Rappelons d’abord les objectifs visés par la mise en place de ce nouvel instrument de gouvernance dans le secteur de la lutte contre le sans-abrisme. J’ai déjà eu l’occasion de les rappeler dans cette enceinte à plusieurs reprises.
Un premier objectif de l’ordonnance concerne l’amélioration du pilotage politique et administratif des missions d’accueil d’urgence afin d’assurer l’intégration de ces fonctions dans le réseau plus large des politiques de l’aide aux sans-abri. Un réseau que je veux fonctionnel, où l’ensemble des acteurs seront présents, où la totalité des missions seront exercées et où des règles consensuelles et co-construites par les secteurs permettront une division du travail efficace et non conflictuelle. En d’autres termes, l’ordonnance se veut un instrument de rupture de l’isolement du Samusocial ainsi que de dépassement du clivage entre urgence et inclusion ; clivage alimenté depuis des décennies par l’acteur de l’urgence qui fut hégémonique et qui aujourd’hui ne l’est plus.
Un second objectif de l’ordonnance vise la mise sur pied d’une organisation moderne des missions que l’Etat délègue vers le monde associatif et vers les CPAS afin de mener des politiques d’aide aux sans-abri visant l’inclusion sociale et l’accès au logement durable. Comme dans toutes les grandes villes européennes, historiquement, depuis deux siècles, les missions d’aide aux sans-abri ont été implémentées par les acteurs de la société civile. Les services publics n’ayant rejoint que plus tard les acteurs associatifs (années 1960-70) pour constituer aujourd’hui un acteur également incontournable des politiques de lutte contre le sans-abrisme. Historiquement donc, le monde associatif a toujours revendiqué et bénéficié d’une grande autonomie en matière d’organisation de son travail. Ainsi, on peut dire que le seul instrument de pilotage et de coordination dont a bénéficié l’Etat pendant des décennies était sa capacité (ou sa non capacité) de financement de l’action associative. La crise du Samusocial est particulièrement exemplative à cet égard.
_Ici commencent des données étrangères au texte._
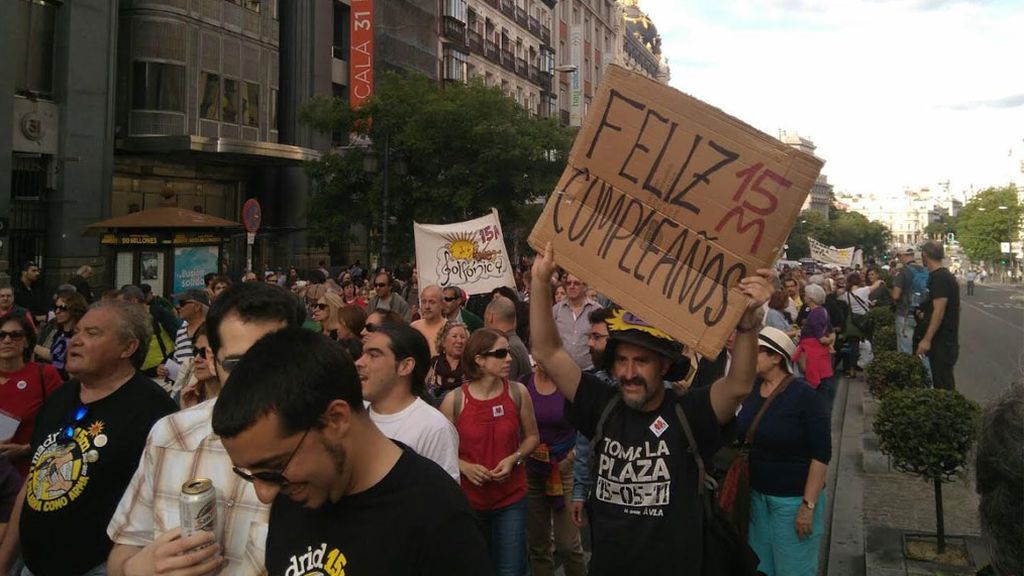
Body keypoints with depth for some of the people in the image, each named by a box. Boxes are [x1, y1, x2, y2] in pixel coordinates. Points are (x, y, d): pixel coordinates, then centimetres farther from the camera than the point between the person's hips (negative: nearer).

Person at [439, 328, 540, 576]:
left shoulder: (518, 392, -8)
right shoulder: (454, 400, -13)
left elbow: (532, 436, 5)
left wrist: (514, 459, -11)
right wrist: (464, 466, -18)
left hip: (511, 498, 1)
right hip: (468, 499, 0)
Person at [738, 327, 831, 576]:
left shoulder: (805, 395, -16)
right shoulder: (751, 389, 1)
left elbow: (821, 453, -16)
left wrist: (809, 505, -17)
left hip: (793, 498, -5)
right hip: (756, 494, 5)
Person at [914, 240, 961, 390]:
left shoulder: (939, 277, -17)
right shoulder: (943, 275, 14)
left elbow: (939, 311, -23)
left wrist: (927, 339, -24)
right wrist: (924, 314, 26)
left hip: (942, 343, -10)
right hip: (942, 340, 10)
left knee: (943, 385, -5)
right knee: (943, 383, 15)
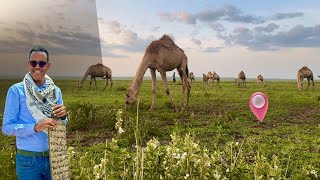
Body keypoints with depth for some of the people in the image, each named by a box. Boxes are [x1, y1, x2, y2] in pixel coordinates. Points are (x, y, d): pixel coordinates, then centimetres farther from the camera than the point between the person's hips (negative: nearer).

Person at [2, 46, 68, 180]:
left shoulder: (55, 91, 1)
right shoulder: (16, 90, -10)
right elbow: (7, 127, -10)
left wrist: (63, 116, -14)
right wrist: (35, 127, -25)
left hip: (53, 156, 4)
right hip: (28, 159, -3)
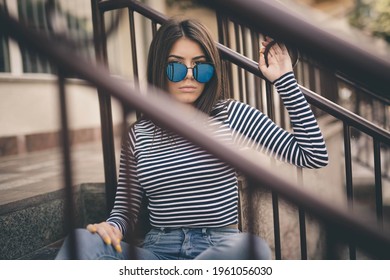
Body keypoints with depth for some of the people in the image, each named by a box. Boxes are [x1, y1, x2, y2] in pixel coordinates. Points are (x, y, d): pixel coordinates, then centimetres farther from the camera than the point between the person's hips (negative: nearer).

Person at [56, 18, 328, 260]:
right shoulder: (139, 133, 8)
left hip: (222, 252, 0)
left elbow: (314, 156, 2)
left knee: (253, 248, -36)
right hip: (158, 251, 1)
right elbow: (126, 209, 11)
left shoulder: (232, 115, 4)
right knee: (82, 241, -27)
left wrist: (284, 79, 0)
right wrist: (111, 228, -13)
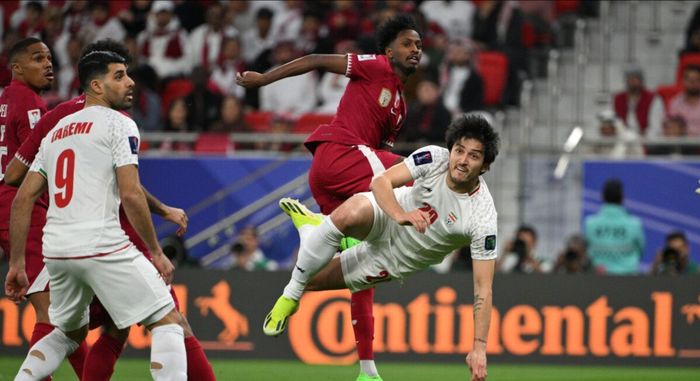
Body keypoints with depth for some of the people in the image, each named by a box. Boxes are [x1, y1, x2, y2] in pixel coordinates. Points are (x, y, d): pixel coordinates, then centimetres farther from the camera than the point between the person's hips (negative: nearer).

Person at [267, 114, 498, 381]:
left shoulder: (483, 217, -32)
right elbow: (381, 182, -26)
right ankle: (311, 225, 4)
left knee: (312, 280, -6)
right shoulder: (435, 158, -25)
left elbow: (483, 288, -29)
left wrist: (479, 348, -35)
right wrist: (401, 215, -47)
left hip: (395, 259, 0)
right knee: (350, 214, -32)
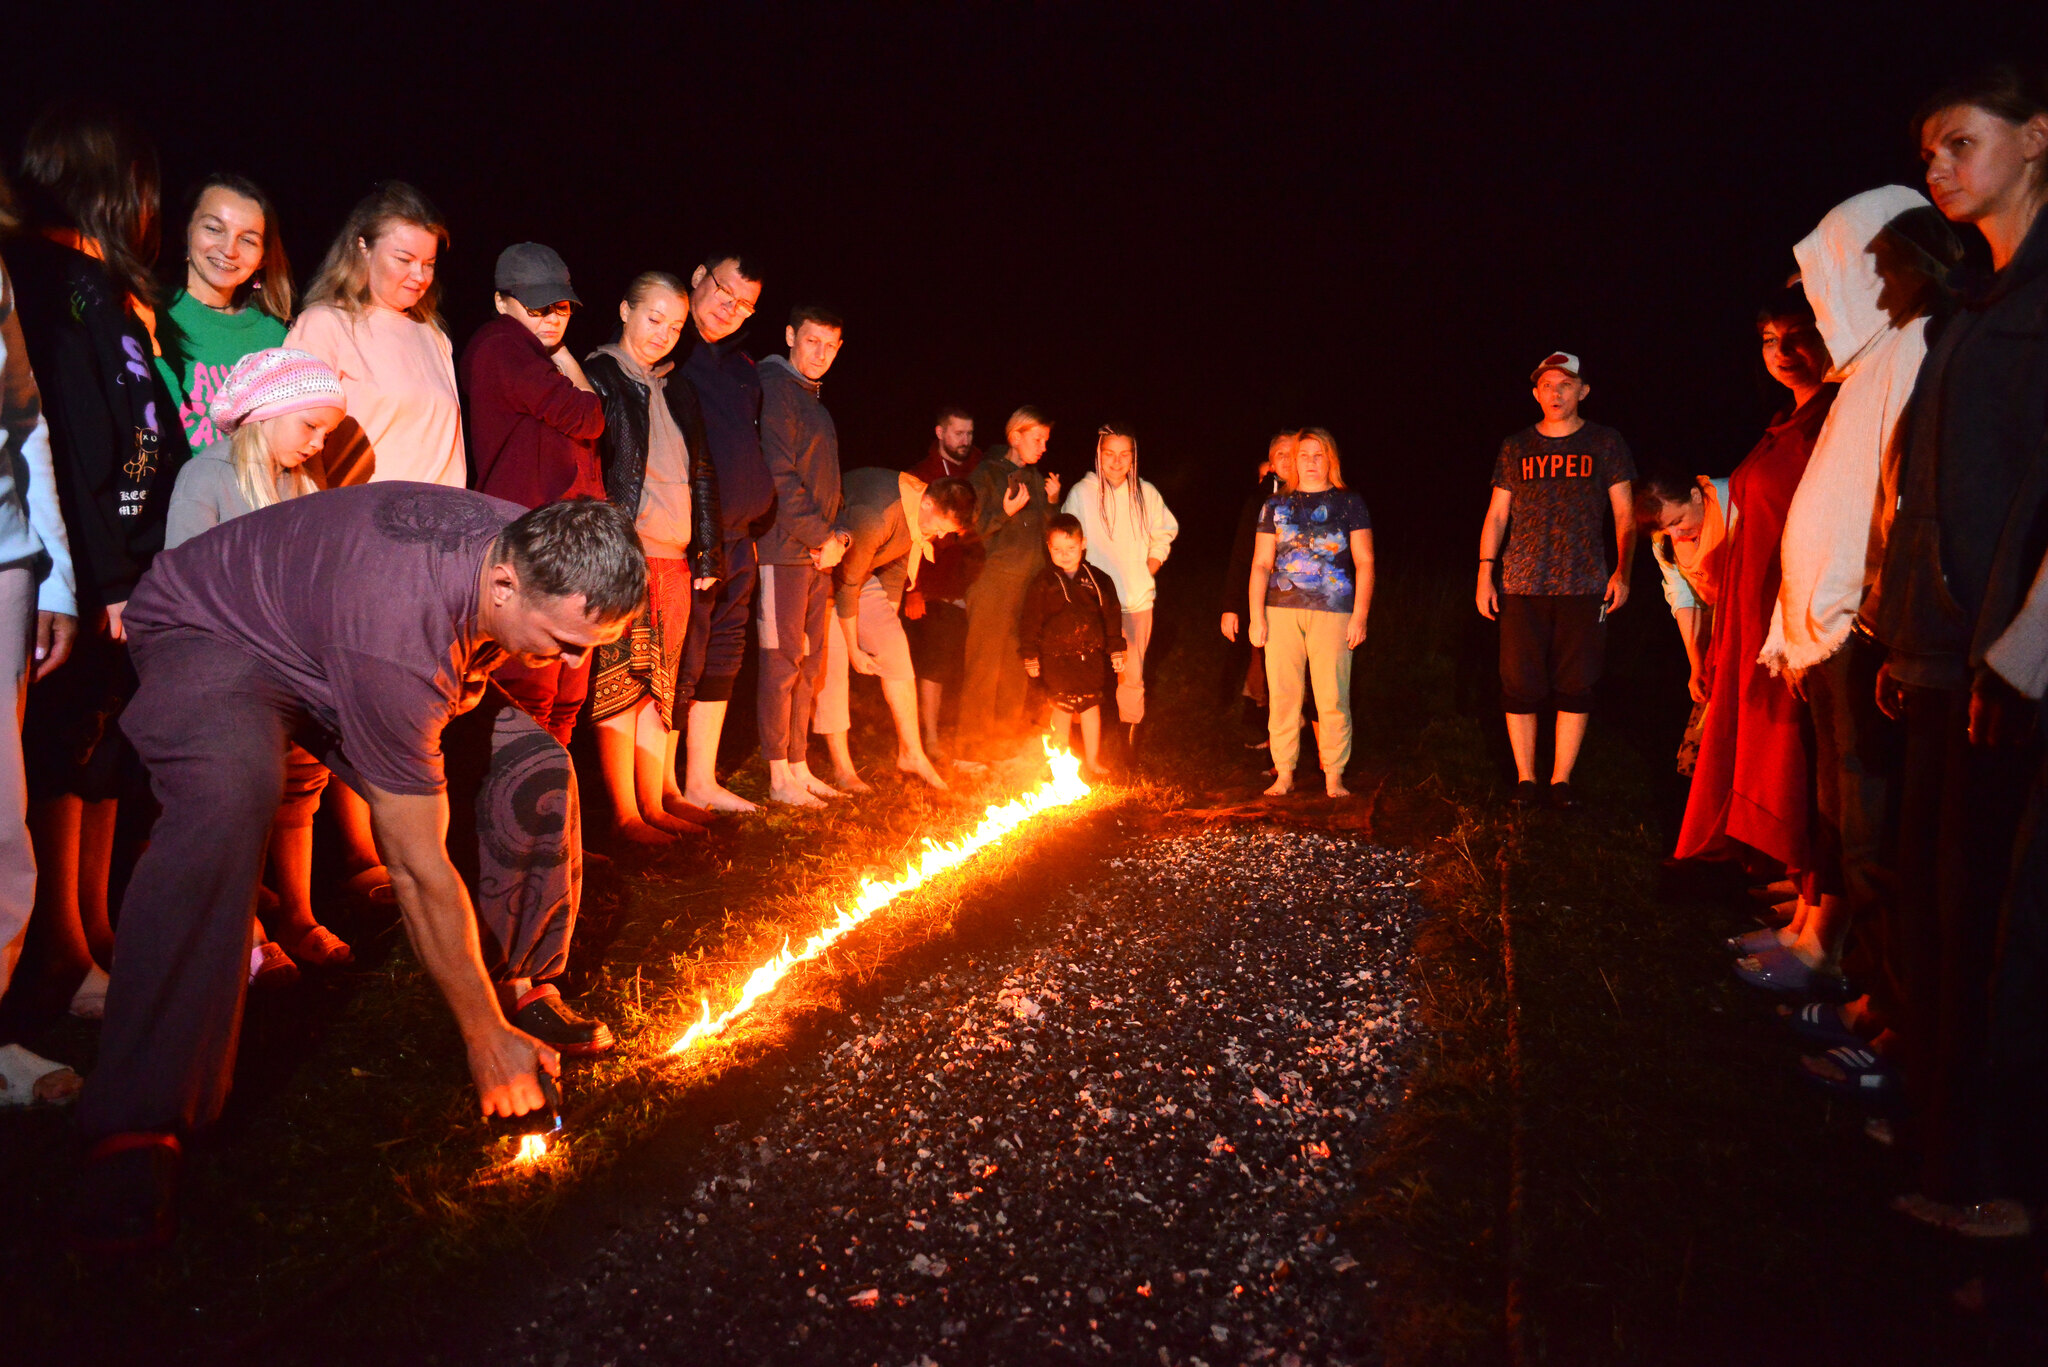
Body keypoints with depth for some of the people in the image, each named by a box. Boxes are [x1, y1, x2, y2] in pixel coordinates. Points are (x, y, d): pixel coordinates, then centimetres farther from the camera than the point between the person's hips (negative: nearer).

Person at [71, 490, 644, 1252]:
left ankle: (524, 988, 11)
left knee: (535, 769, -9)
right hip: (211, 630, -7)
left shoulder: (547, 561, -21)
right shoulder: (398, 637, -44)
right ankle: (134, 1130, -29)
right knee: (226, 804, -38)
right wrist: (484, 1038, -27)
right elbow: (419, 870, -36)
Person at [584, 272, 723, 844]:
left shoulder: (676, 391, 19)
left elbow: (702, 476, 20)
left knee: (662, 687, 9)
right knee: (622, 684, -5)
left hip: (675, 561, 6)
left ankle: (656, 801, 16)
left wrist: (707, 555, 14)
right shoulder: (597, 378, -1)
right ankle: (625, 813, 0)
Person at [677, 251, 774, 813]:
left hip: (737, 540, 8)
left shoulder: (743, 370, 19)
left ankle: (702, 782, 24)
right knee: (679, 663, -8)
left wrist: (754, 521, 17)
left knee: (721, 661, 13)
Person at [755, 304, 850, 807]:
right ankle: (779, 777, 1)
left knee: (809, 665, 11)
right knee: (782, 662, -5)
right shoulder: (774, 388, -7)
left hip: (819, 555, 9)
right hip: (785, 550, -9)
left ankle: (799, 768, 18)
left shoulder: (815, 402, 21)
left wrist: (838, 535, 5)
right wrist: (822, 537, -13)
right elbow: (779, 477, -17)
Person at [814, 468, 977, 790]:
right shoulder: (875, 518, -36)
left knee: (896, 651, -2)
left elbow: (895, 569, 5)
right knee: (832, 658, -15)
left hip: (861, 572, 8)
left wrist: (888, 627, 7)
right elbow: (847, 584, -27)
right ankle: (842, 769, -8)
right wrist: (854, 648, -17)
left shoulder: (926, 514, -9)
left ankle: (911, 753, 6)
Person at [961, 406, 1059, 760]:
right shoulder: (986, 475, -3)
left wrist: (1051, 502, 6)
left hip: (1029, 584, 6)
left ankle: (1005, 739, 17)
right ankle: (973, 745, 3)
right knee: (983, 667, -5)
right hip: (993, 583, -6)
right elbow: (972, 529, -8)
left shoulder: (1036, 479, 17)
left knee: (1016, 668, 8)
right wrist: (1005, 512, -20)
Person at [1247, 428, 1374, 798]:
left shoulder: (1349, 503, 9)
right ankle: (1284, 774, 8)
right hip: (1282, 609, 2)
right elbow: (1261, 564, 12)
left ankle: (1334, 776, 4)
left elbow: (1365, 562, 5)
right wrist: (1256, 616, 2)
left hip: (1332, 612, -2)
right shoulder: (1277, 505, 14)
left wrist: (1360, 616, -4)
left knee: (1332, 697, -4)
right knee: (1282, 694, 1)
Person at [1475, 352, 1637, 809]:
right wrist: (1485, 573, 3)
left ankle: (1561, 780, 10)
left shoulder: (1605, 444, 8)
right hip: (1522, 587, 1)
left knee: (1575, 687, 0)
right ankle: (1525, 779, 10)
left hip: (1584, 586, -1)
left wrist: (1623, 570, -3)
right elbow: (1496, 515, 12)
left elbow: (1625, 515, 8)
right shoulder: (1516, 448, 11)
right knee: (1520, 687, -1)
Je pense qu’aujourd’hui une ville de plus d’un million d’habitant avec plus de 3.000 personnes mal logées ou sans-abri, ne peut plus se permettre de faire l’impasse de structures d’organisation efficace de la division du travail entre acteurs travaillant avec les sans-abri. J’entends et je comprends néanmoins parfaitement les craintes de perte d’autonomie que certains acteurs associatifs expriment quand ils parlent de « megastructure » et je tiens absolument à les rassurer : la mise en place d’un Bureau d’aide et d’insertion sociale ne vise aucunement le musellement du secteur associatif, l’imposition de méthodes de travail depuis le « haut », ou encore l’acceptation forcée de l’un ou l’autre public ainsi que l’orientation de ces mêmes publics vers des organisations et des asbl qui n’en voudraient pas. Cette structure, provisoirement nommée BIS, a au contraire comme principal objectif de faire converger l’ensemble des acteurs vers un lieu d’auto-organisation et de codécision. Un lieu où chacun pourra confronter la nature de son travail à celle des autres et convenir consensuellement des meilleurs modes de collaboration possibles.
C’est d’ailleurs pour atteindre cet objectif de représentation et d’inclusion de tous les acteurs aujourd’hui présents au niveau du terrain, que le projet de statuts du BIS prévoit la participation d’absolument tout le monde au sein des instances décisionnelles de la nouvelle asbl de droit public. Cela a déjà été dit mais je vais encore une fois les énumérer : 5 CPAS désignés par leur fédération, 10 organisations de la société civile dont 2 représentants des usagers, 1 représentant de l’observatoire de la Santé et du Social et 5 représentants des Ministres membres du Collège réuni (plus éventuellement un secrétaire d’Etat régional dans le cas de figure où celui-ci serait en charge du Logement). Une organisation paritaire, moderne, non excluante et spécialement conçue pour qu’une concertation harmonieuse en matière de division du travail puisse avoir lieu. Et une organisation qui intégrera les missions du « futur ex Samusocial » pour enfin en finir avec cette concurrence stérile dans le secteur. Tout sera géré de façon coordonnée avec le secteur !!!